» What you have to do:
Reproduce the lines from the one containing "Zayzoo – The Pet Search Engine Helping People" to the one containing "October 2, 2017", including both.

________________________________________

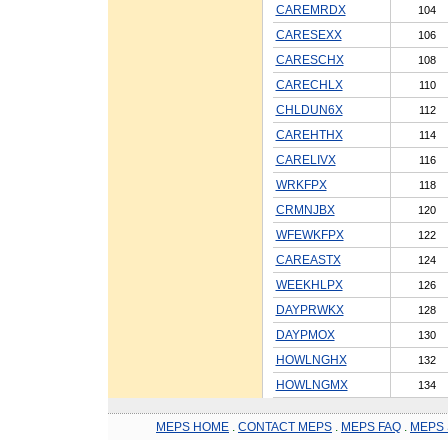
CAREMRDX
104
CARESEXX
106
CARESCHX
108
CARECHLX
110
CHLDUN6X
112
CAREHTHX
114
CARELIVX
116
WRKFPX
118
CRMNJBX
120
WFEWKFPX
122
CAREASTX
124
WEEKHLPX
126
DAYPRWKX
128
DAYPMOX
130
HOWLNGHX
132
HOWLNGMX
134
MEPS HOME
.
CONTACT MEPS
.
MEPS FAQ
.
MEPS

________________________________________

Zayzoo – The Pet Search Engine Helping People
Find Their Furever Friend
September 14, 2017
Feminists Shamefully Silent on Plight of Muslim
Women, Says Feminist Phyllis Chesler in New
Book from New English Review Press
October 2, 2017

________________________________________

» Output for this task:
Zayzoo – The Pet Search Engine Helping People
Find Their Furever Friend
September 14, 2017
Feminists Shamefully Silent on Plight of Muslim
Women, Says Feminist Phyllis Chesler in New
Book from New English Review Press
October 2, 2017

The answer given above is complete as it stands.